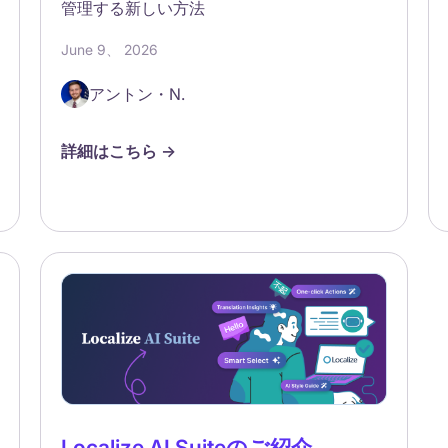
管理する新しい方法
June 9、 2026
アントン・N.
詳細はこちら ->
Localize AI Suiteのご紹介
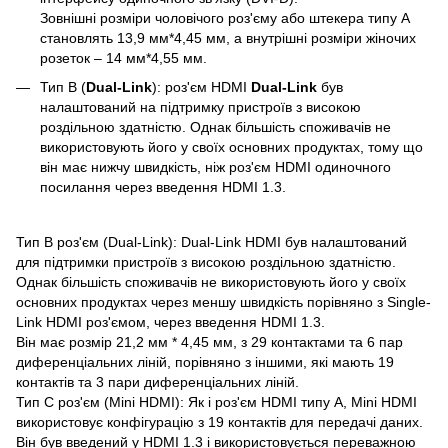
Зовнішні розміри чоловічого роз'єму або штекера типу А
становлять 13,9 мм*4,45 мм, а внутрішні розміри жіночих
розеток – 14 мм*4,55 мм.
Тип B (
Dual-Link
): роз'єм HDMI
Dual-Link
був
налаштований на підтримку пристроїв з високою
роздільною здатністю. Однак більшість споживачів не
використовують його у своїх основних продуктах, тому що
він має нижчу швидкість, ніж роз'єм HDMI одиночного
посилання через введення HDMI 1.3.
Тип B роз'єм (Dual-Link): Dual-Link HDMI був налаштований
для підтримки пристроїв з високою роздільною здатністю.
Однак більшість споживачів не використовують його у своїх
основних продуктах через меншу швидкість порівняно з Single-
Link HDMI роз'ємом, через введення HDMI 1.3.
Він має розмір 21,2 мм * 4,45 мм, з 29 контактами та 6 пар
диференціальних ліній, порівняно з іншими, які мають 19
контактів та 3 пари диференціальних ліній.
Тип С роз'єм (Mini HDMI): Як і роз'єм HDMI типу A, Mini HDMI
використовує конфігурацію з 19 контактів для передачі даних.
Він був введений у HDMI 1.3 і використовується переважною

________________________________________

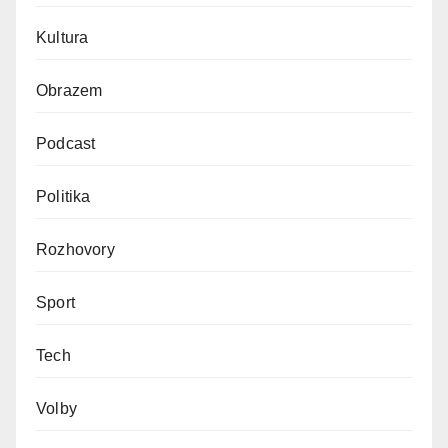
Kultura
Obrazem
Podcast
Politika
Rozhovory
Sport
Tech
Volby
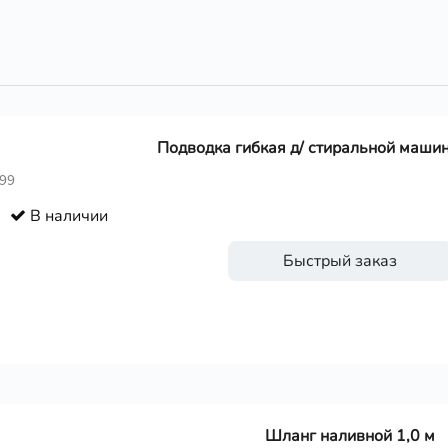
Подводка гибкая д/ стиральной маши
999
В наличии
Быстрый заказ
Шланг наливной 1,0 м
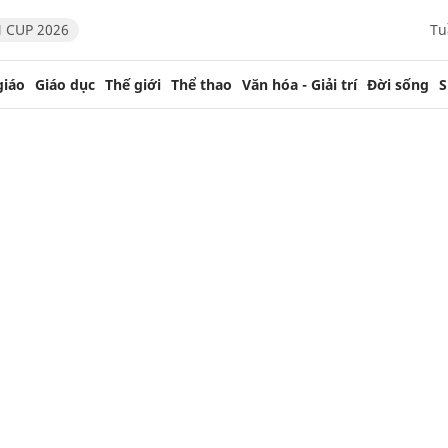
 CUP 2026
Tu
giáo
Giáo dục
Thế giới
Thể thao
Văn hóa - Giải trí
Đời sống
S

________________________________________

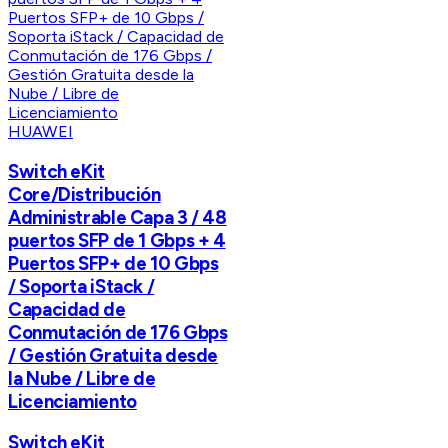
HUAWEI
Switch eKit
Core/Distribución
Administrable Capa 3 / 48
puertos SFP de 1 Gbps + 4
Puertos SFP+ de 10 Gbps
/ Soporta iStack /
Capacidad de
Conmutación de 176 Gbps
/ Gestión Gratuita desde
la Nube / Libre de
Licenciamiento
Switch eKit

________________________________________

**Assignment**
Report, from the entries above, each line where "основних" is found.

**Task solution**
використовують його у своїх основних продуктах, тому що
основних продуктах через меншу швидкість порівняно з Single-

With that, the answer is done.